Ao sair pra trabalhar, Carlos era impulsionado todos os dias pela frase de sua mãe “Deus te acompanhe pretin, volta pra nós". Mesmo que agora saiba que existe “pele alva e pele alvo”, como já dizia seu  ídolo Emicida, carregava um sonho: tornar-se engenheiro. Todo dia faz "seus corre" para alcançar o topo, pois disseram que quando chegasse lá, os caras não poderiam mais o alcançar, finalmente estaria seguro. Apesar do medo, ele saiu. O caminho do trabalho tornou-se o campo de batalha, embora já se acostumasse com o cidadão de bem o encarando, mudando de calçada, ou em ser seguido por um segurança. Seu desejo é viver em pele clara. Enquanto caminha se lembra do maldito dia em que viveu na pele, o que apenas ouvia falar sobre os abutres de farda. Aconteceu em uma noite como qualquer outra, depois de sair da universidade eles o pararam, não entendia porque fora tratado como bandido. Repetiu diversas vezes que na mochila eram apenas livros, mas antes de terminar a frase foi jogado ao chão e covardemente espancado. Foi enquadrado no crime. Só neste dia ele se deparou que ser preto causa ódio, e entendeu que, pra alguns, a pele muda tudo.
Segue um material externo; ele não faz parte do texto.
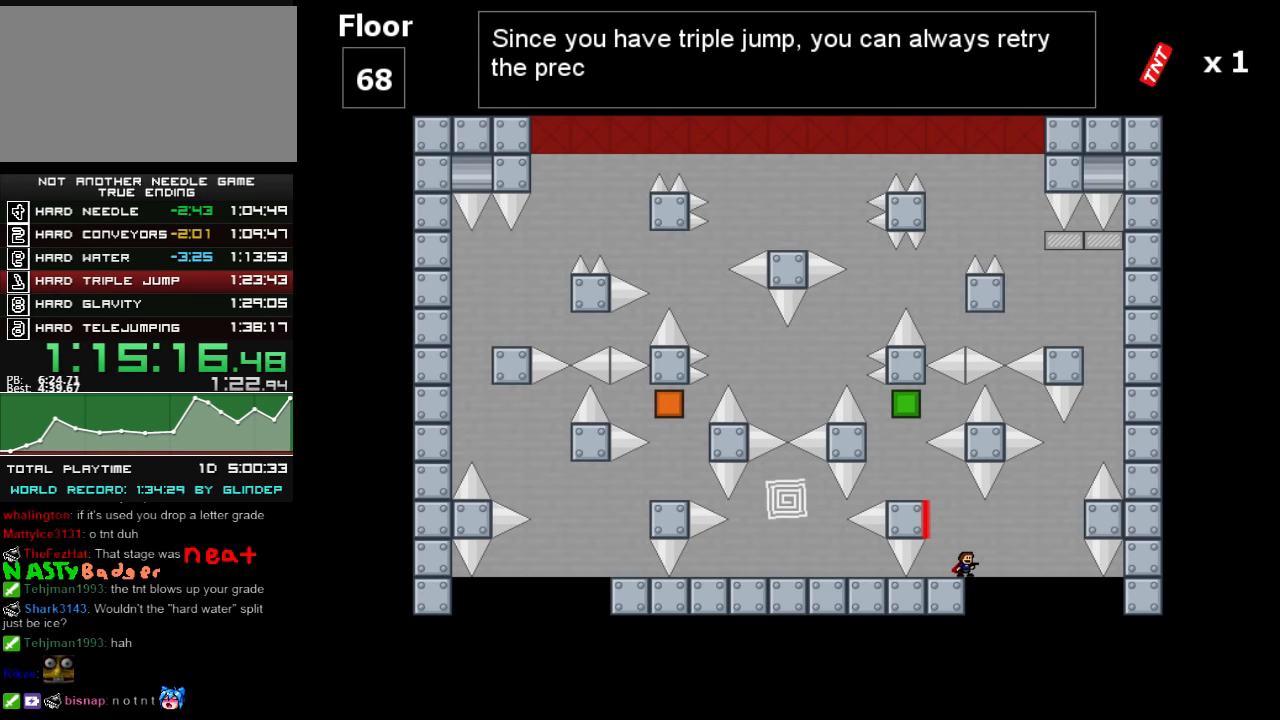
{"keys": [], "events": []}
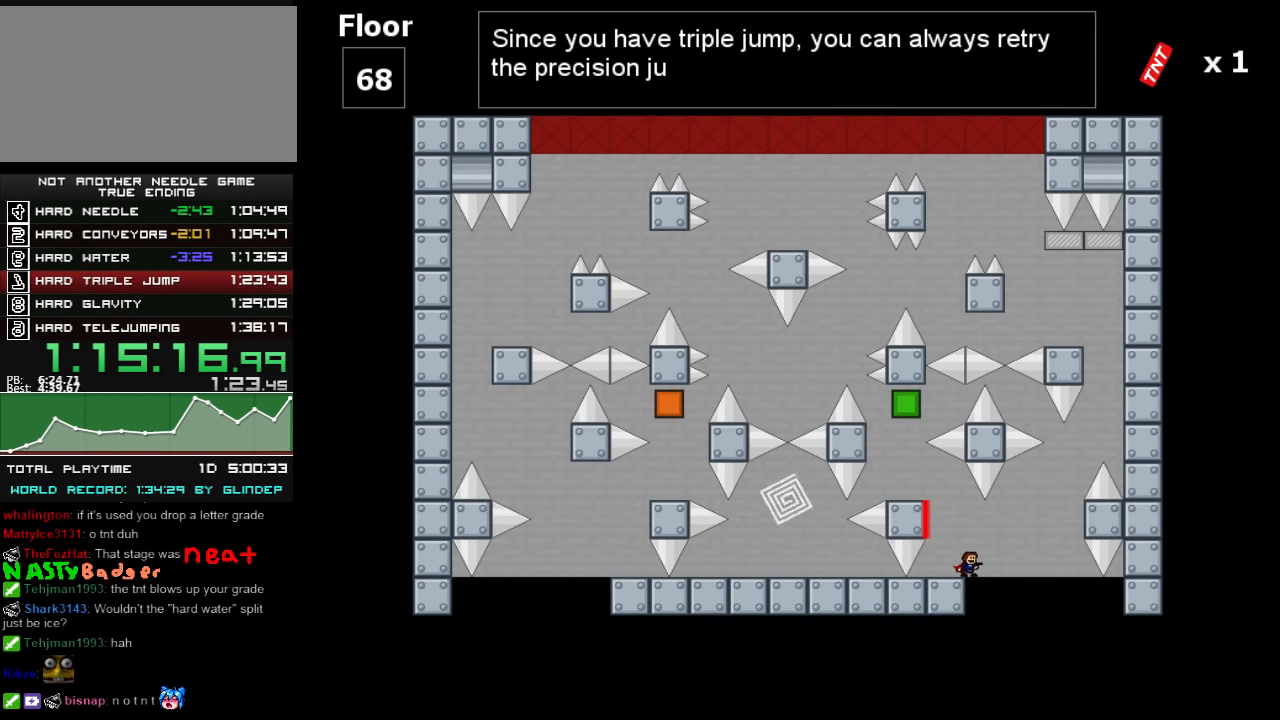
{"keys": ["right", "shift_l"], "events": [[120, "right", "down"], [120, "shift_l", "down"]]}
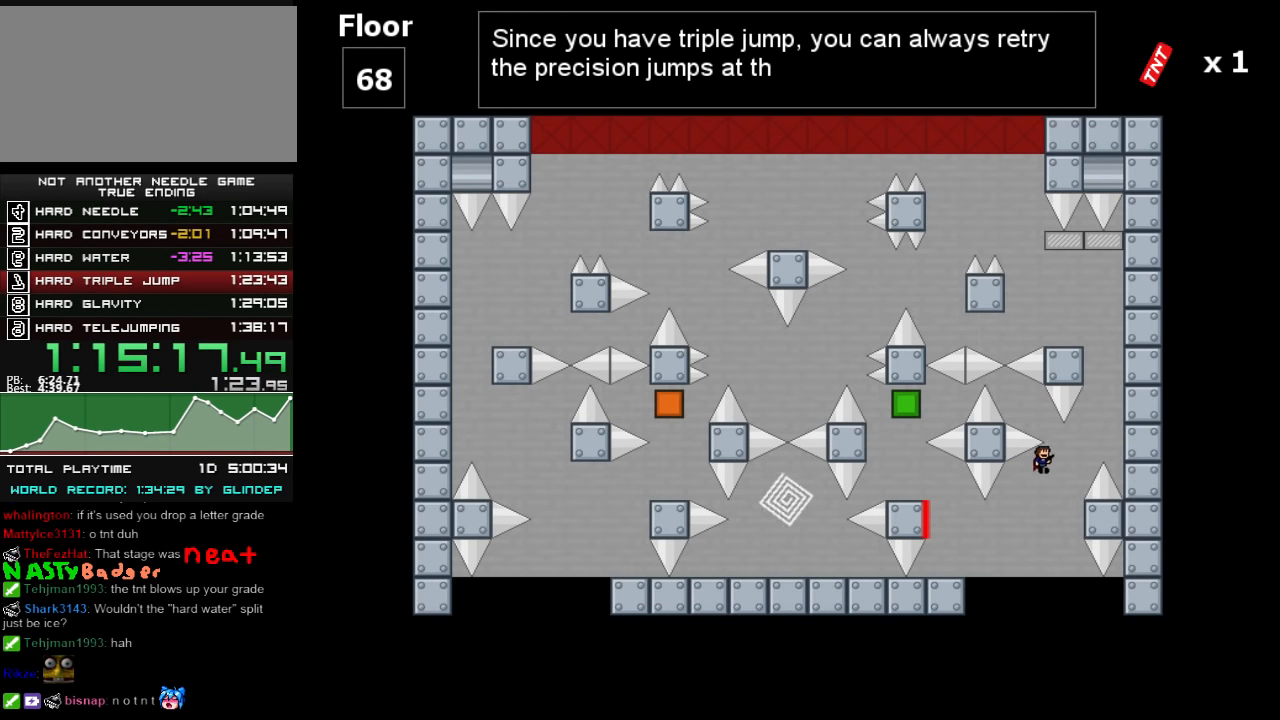
{"keys": [], "events": [[20, "shift_l", "up"], [80, "shift_l", "down"], [380, "shift_l", "up"], [420, "right", "up"]]}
Ouvindo a música de um preto como ele, encontrou refúgio. Aprendeu que quando, finalmente, chegar ao topo nunca mais sentirá medo, ressurgirá como um Ismália – poesia cantada sobre a história de alguém que em cima de uma torre encontrou a liberdade de sua alma, mas seu corpo (igualmente como de um jovem preto) desceu ao mar.

Então o sol se pôs, a família de dona Maria sobreviveu. A recompensa de seu dia foi reencontrar seus filhos. Vivos. Viva mais um dia. Respirem fundo, a luta não foi ganha, pois “a felicidade do preto é quase”.